なんだこりゃ、で始まる岩の話
山鹿市を走っていると、山のてっぺんに不思議な岩が見えてきます。

なんだこりゃ。。。思わず、岩のほうへハンドルを切っていました。※写真を撮っていないので、この写真はイメージです。

岩に向かって登ります。とくに離合に困ることもなく、すいすいと上へ。「ほんとにあそこ行けると?」と思いながらも、気づけばかなり上まで来ていました。※写真を撮っていないので、この写真もイメージです。

あっという間に到着。ほんとに20分くらいでしょうか。拍子抜けするほどです。……が。景色がすごい。
ちょうど夕日が沈む時間帯で、山鹿のまちも田んぼも、やわらかく染まっていました。「これは来てよかったやつやな」素直にそう思える光景です。それで、、、かんじの岩のようなものは、、、

ありました。でーん、と。岩です。まさに岩。高さ約80メートル、根回り約100メートル。5億年以上前の変はんれい岩からなる巨大な岩塊だそうです。

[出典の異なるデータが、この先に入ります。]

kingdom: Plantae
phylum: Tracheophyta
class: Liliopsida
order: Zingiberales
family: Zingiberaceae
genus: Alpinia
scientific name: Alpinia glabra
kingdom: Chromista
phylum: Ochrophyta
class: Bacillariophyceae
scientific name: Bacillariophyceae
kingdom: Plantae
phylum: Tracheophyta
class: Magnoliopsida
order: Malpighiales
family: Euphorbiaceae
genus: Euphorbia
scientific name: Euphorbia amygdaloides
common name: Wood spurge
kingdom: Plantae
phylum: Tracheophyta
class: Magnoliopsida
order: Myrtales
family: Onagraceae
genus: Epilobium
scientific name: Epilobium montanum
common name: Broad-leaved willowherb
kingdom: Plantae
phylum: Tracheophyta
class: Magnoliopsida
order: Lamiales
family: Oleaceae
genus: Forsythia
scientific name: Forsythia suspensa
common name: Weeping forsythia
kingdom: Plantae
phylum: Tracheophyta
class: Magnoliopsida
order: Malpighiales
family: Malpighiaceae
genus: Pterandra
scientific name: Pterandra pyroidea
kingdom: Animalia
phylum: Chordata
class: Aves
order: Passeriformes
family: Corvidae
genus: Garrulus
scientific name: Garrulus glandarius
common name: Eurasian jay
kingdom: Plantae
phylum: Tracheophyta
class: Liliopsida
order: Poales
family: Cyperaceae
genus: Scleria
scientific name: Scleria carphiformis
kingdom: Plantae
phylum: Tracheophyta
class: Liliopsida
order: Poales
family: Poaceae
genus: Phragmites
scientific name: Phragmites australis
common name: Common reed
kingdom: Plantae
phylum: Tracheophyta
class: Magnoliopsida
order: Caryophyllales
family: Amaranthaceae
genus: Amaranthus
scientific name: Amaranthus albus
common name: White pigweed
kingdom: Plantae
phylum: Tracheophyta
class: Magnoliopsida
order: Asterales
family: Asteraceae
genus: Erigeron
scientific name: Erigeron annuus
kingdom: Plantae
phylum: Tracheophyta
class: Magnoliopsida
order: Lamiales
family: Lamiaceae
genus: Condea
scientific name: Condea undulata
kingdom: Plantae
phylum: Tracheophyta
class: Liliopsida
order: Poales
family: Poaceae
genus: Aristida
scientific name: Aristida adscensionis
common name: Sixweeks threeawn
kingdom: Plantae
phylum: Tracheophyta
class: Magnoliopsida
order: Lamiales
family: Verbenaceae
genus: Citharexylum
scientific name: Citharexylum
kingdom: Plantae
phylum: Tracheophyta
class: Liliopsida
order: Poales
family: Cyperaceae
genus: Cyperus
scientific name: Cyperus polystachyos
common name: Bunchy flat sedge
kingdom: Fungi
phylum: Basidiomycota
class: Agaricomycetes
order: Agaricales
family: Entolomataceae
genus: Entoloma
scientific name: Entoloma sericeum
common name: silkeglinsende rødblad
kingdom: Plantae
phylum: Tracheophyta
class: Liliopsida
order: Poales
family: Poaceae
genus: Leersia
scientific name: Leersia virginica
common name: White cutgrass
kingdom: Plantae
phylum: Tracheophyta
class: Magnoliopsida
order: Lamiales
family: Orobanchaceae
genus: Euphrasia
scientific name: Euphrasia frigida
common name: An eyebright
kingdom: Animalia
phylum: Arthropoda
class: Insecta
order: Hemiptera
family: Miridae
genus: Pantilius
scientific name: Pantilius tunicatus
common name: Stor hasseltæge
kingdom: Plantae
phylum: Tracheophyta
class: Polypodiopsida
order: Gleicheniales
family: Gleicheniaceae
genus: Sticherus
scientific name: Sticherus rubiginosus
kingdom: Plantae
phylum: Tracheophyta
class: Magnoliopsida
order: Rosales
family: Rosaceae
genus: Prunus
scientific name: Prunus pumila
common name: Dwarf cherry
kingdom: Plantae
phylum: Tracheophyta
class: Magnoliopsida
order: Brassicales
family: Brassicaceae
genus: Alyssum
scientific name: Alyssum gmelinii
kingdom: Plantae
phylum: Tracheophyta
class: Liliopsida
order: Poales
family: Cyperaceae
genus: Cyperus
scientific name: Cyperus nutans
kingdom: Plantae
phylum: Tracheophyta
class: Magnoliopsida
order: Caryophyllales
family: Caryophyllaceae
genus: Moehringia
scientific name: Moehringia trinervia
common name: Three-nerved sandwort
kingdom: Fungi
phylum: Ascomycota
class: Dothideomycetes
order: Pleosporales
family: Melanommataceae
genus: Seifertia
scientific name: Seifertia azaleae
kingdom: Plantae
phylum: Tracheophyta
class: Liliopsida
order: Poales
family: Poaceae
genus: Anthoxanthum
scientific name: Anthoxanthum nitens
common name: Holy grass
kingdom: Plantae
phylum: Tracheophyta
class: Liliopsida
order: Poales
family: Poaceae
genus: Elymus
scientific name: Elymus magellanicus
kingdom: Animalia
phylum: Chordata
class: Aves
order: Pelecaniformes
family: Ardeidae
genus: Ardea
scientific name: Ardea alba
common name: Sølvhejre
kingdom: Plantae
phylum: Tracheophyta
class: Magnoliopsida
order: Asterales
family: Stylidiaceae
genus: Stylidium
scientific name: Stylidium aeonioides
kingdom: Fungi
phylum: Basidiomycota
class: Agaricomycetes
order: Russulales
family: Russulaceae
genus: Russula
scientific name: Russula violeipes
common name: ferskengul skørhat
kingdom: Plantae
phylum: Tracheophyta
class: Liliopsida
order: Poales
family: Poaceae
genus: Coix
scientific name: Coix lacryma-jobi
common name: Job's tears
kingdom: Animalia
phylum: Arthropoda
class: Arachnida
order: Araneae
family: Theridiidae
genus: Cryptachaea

しかもこれ、ひとつではなく、前・中・後の三つの岩が並んでいる。ただ――見上げると、ひとつの塊のようにも見える。分かれているのに、分かれていない。なんとも不思議な存在感です。
……一枚岩、なんつって。

その足元には、祠。不動明王が祀られ、水やお酒、缶コーヒーまで並んでいます。この岩、やっぱりただの岩ではない。かつては山伏の修行場だったともいわれ、信仰の対象として大切にされてきた場所です。

とにかく、目に入ったものを目がけて進む。そんな、本能めいたことをした休日の夕方でした。思わずハンドルを切った、不動岩。登ってみれば20分。けれど、その先にはちょっとした非日常と、昔から続く祈りの気配がありました。山鹿を通ることがあれば、この岩に気づくはずです。そのときは、少しだけ寄り道してみるのも、悪くないかもしれません。